This page will be updated accordingly as this is work in progress. Briefly, I’m working on two projects, the first being more independent (potentially publishable) and the second project of a team in a large, interdisciplinary effort.
This project I’m running on the side (though I’m now prioritizing the second project) was inspired from two ongoing developments.
Jared Dunnmon, one of the post-docs working at QIAI, introduced me to prior work being done on representation co-learning on different modalities, specifically this paper. He’s also known for his contributions to the Snorkel, which provides programming tools for extracting weak labels from data sources in a way that the accuracies can be recovered for use in weakly supervised learning.
The task of radiologists is inherently multi-modal (cross-referencing both the X-rays and radiology reports). Prior work like CheXpert have used automated label extractor tools to extract labels from the reports to supervise the X-ray model, followed by different ways to account for those uncertain labels. Intuitively, this fails to: a) leverage the information available and b) provide a measure of robustness to the degree of the uncertainty (related to the topic of robust optimization). In biomedical applications, this uncertainty is especially relevant should these models be used in clinical diagnosis.

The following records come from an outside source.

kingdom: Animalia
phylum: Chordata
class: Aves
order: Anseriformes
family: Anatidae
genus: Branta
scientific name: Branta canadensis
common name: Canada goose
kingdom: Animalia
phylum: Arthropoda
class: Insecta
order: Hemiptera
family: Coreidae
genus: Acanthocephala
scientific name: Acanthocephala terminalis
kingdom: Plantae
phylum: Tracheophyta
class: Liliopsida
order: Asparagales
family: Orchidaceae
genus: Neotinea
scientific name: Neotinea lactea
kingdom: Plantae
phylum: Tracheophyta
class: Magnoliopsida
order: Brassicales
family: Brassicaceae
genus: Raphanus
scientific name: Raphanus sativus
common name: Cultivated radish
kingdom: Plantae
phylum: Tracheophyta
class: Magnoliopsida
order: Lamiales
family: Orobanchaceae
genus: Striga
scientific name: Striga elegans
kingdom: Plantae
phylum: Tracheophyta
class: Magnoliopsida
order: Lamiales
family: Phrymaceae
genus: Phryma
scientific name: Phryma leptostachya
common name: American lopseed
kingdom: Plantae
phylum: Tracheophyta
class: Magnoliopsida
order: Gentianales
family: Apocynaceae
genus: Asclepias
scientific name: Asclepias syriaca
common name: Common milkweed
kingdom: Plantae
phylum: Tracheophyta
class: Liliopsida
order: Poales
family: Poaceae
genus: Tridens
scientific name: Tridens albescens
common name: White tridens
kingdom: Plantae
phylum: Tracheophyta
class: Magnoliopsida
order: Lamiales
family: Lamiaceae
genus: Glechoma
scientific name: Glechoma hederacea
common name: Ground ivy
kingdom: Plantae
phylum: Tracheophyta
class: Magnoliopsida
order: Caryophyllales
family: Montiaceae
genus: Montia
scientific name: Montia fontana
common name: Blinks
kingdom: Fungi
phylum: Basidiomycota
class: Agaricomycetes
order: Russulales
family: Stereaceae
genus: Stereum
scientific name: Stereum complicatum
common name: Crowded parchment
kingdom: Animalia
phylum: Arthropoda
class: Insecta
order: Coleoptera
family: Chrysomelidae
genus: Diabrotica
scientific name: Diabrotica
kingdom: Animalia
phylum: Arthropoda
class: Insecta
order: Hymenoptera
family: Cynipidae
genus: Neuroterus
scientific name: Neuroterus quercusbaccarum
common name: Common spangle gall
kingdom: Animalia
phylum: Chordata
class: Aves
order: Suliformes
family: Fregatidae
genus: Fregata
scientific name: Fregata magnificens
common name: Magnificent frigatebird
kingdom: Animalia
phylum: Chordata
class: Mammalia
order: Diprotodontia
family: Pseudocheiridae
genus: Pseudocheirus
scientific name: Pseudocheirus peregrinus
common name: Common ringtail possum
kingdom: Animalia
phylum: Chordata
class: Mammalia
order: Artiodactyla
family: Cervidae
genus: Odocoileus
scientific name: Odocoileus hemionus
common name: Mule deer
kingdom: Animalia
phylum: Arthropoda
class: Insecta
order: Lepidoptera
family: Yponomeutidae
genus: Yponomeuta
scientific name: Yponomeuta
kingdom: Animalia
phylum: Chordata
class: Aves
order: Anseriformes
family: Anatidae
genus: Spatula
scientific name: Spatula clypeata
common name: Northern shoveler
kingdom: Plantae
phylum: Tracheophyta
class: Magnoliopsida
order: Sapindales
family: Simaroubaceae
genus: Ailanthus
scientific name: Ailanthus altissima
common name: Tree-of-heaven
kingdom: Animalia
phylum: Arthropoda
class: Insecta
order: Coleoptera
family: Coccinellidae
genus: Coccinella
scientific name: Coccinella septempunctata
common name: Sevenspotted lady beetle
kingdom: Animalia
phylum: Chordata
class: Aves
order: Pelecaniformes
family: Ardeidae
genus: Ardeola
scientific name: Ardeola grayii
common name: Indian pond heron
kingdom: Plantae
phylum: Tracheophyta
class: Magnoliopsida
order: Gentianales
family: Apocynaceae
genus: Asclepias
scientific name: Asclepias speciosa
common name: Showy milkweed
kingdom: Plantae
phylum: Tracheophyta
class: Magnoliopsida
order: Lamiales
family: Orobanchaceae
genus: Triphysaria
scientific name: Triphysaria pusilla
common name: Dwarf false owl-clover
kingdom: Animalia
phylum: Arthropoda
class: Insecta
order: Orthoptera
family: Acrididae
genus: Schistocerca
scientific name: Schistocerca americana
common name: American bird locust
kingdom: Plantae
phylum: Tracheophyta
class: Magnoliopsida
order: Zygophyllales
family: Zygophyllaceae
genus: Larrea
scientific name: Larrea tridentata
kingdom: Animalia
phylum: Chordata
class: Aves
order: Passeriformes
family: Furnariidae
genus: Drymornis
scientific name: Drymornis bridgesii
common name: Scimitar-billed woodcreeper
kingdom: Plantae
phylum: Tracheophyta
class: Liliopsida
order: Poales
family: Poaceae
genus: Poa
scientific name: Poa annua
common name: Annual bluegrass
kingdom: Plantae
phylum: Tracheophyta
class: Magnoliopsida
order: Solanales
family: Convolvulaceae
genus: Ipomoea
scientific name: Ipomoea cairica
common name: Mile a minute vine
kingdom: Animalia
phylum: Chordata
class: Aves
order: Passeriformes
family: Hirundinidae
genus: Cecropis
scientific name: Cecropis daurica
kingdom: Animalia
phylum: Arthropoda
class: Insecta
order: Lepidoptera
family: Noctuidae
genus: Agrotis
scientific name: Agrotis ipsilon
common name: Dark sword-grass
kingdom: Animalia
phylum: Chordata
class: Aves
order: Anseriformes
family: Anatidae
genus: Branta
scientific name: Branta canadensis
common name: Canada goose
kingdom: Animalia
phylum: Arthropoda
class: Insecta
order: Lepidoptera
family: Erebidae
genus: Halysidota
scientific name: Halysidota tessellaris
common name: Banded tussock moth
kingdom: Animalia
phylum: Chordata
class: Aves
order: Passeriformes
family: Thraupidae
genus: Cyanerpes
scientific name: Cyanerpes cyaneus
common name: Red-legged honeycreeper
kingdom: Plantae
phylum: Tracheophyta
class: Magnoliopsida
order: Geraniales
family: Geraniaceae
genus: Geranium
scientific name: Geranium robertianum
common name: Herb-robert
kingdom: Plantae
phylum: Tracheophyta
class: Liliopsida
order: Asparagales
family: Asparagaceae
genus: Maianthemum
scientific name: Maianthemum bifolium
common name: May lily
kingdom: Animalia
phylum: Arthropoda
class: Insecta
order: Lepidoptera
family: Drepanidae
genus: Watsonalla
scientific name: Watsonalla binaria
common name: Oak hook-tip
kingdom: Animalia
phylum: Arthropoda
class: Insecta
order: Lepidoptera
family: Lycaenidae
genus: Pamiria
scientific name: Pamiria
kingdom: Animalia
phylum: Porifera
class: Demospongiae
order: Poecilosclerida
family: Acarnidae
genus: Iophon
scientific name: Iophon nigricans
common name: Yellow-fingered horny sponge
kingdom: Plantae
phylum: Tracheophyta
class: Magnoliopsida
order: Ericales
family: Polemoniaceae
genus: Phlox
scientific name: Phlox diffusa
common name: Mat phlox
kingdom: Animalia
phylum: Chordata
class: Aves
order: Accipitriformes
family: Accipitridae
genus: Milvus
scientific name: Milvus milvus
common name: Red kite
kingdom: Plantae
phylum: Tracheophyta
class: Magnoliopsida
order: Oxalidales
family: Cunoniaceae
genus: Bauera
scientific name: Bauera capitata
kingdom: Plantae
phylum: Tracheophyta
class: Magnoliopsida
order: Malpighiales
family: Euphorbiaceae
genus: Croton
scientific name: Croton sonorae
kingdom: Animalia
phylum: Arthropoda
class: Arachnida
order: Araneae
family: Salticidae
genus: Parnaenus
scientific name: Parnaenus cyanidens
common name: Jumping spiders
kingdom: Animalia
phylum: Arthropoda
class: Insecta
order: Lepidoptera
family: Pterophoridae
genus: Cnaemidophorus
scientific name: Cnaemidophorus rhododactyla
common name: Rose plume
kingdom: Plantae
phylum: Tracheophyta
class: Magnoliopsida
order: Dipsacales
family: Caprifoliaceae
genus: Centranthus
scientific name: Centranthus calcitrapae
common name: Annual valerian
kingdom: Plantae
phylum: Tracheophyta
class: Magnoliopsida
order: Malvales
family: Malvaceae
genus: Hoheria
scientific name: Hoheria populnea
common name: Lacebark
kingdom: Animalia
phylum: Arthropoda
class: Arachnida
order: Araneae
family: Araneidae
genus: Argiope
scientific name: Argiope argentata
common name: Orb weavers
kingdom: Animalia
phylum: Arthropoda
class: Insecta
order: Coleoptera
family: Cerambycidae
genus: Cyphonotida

After discussing with Jared, the motivation behind this problem inspired an approach where we co-learn representations for the (X-ray, report) pairs in a shared latent space, as to minimize their cosine similarity.
We are reasonably confident in this approach due to prior work done by Stefano Ermon (my instructor for CS236!) and others applied this on Wikipedia articles and geolocated images. Chest X-rays and radiology reports both come from significantly smaller distributions than geolocated images and Wikipedia articles!
One concern (that has shown in initial experiments) is that radiology reports, unlike Wikipedia articles, are highly variant to small changes like “inflated lungs” to “de-inflated lungs”, which likely means the latent space will have highly “oscillating” regions. While I’ve gotten started replicating the training for the doc2vec used in WikiSatNet, alternative ways to learn these embeddings should be considered.
EEG Project (Video group)
This project is part of the video group of the EEG project, which works with the largest EEG dataset to date in partnership with Stanford hospital.
The lab has previously established baselines on the EEG dataset with annotations by technicians and clinicians. Alone, they weren’t performing well, because of the inherent difficulties of the dataset, which include:
- Scale of the dataset (it is the LARGEST)
- Variability in annotations
- Patient demographics
- Seizure types
- Environment (ICU, nursing room, etc.)
- Idiosyncratic response/symptoms of seizure
- False pos/neg in inherent inaccuracies of EEG measurements
- Clinicians’ annotations
With only EEG supervision, the neurologist in the group says it can only account ~90% of labels. However, there is also a vast volume of unlabelled video 1:1 timestamped to the EEG measurements collected from room cameras.
The lab formed a video group, which is currently headed my neurologist Dr. Chris-Lee Messer, a graduate student, and myself, in order to leverage unlabelled data by first training a SOTA Siamese tracker to pseudolabel through the volume of videos to filter through only those with detected patient presence. TLDR; the tracker operates by only requiring the first frame to be labelled, and would train a correlation filter as one of the layers of a deep convolutional network (so no online adaptation of the filter as traditional trackers).
This tracker will be used for two things:
- Be fed in as a feature to an existing attention model on EEG annotations
Since the output of the tracker is a feature heat map corresponding to how closely parts of the frame cross-correlate with the labelled bounding box, one direct way to run in parallel with an EEG attention model by feeding the temporal feature map at every time step.
- Be used to run additional pose/gesture recognition/detection models on the tracked patient
With the labelled bounding boxes from the tracker, we can also detect a variety of idiosyncratic responses. I’m working closely to learn the from the neurologist on specific seizure types/responses. Some of these responses include patterns that we hope to pick up with machine learning. One of the machine learning researchers in the lab developed this which comes with a data/programming model to compose the outputs of models into event queries (i.e. if a nurse is detected shortly after after the model detects seizure, then it likely is one) which can help further diagnosis.
The uncertainty whether/how well these approaches will work is both a source of excitement and anxiousness, but this should what research is all about.